AIM OF THE EXERCISE: From each of the entries below, pull out the lines of text read from the page and reproduce them character for character, leaving the pictures out of your answer.

RECORDS FOR PROCESSING:
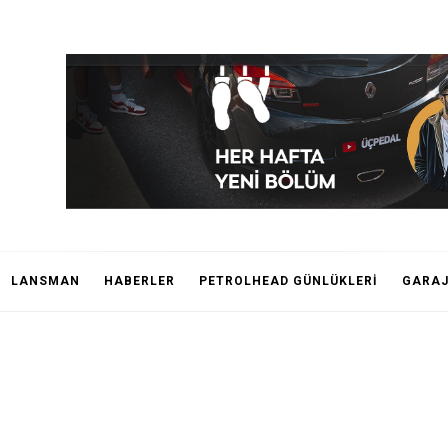
LANSMAN
HABERLER
PETROLHEAD GÜNLÜKLERİ
GARA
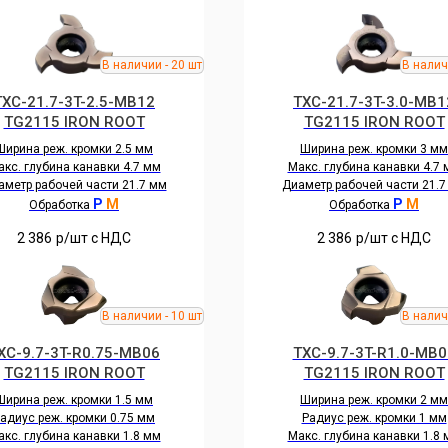
TXC-21.7-3T-2.5-MB12
TXC-21.7-3T-3.0-MB1
TG2115 IRON ROOT
TG2115 IRON ROOT
Ширина реж. кромки 2.5 мм
Ширина реж. кромки 3 мм
кс. глубина канавки 4.7 мм
Макс. глубина канавки 4.7
аметр рабочей части 21.7 мм
Диаметр рабочей части 21.7
P
M
P
M
Обработка
Обработка
2 386
р/шт c НДС
2 386
р/шт c НДС
XC-9.7-3T-R0.75-MB06
TXC-9.7-3T-R1.0-MB0
TG2115 IRON ROOT
TG2115 IRON ROOT
Ширина реж. кромки 1.5 мм
Ширина реж. кромки 2 мм
адиус реж. кромки 0.75 мм
Радиус реж. кромки 1 мм
кс. глубина канавки 1.8 мм
Макс. глубина канавки 1.8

SOLUTION FOR THIS EXERCISE:
LANSMAN
HABERLER
PETROLHEAD GÜNLÜKLERİ
GARA
TXC-21.7-3T-2.5-MB12
TXC-21.7-3T-3.0-MB1
TG2115 IRON ROOT
TG2115 IRON ROOT
Ширина реж. кромки 2.5 мм
Ширина реж. кромки 3 мм
кс. глубина канавки 4.7 мм
Макс. глубина канавки 4.7
аметр рабочей части 21.7 мм
Диаметр рабочей части 21.7
P
M
P
M
Обработка
Обработка
2 386
р/шт c НДС
2 386
р/шт c НДС
XC-9.7-3T-R0.75-MB06
TXC-9.7-3T-R1.0-MB0
TG2115 IRON ROOT
TG2115 IRON ROOT
Ширина реж. кромки 1.5 мм
Ширина реж. кромки 2 мм
адиус реж. кромки 0.75 мм
Радиус реж. кромки 1 мм
кс. глубина канавки 1.8 мм
Макс. глубина канавки 1.8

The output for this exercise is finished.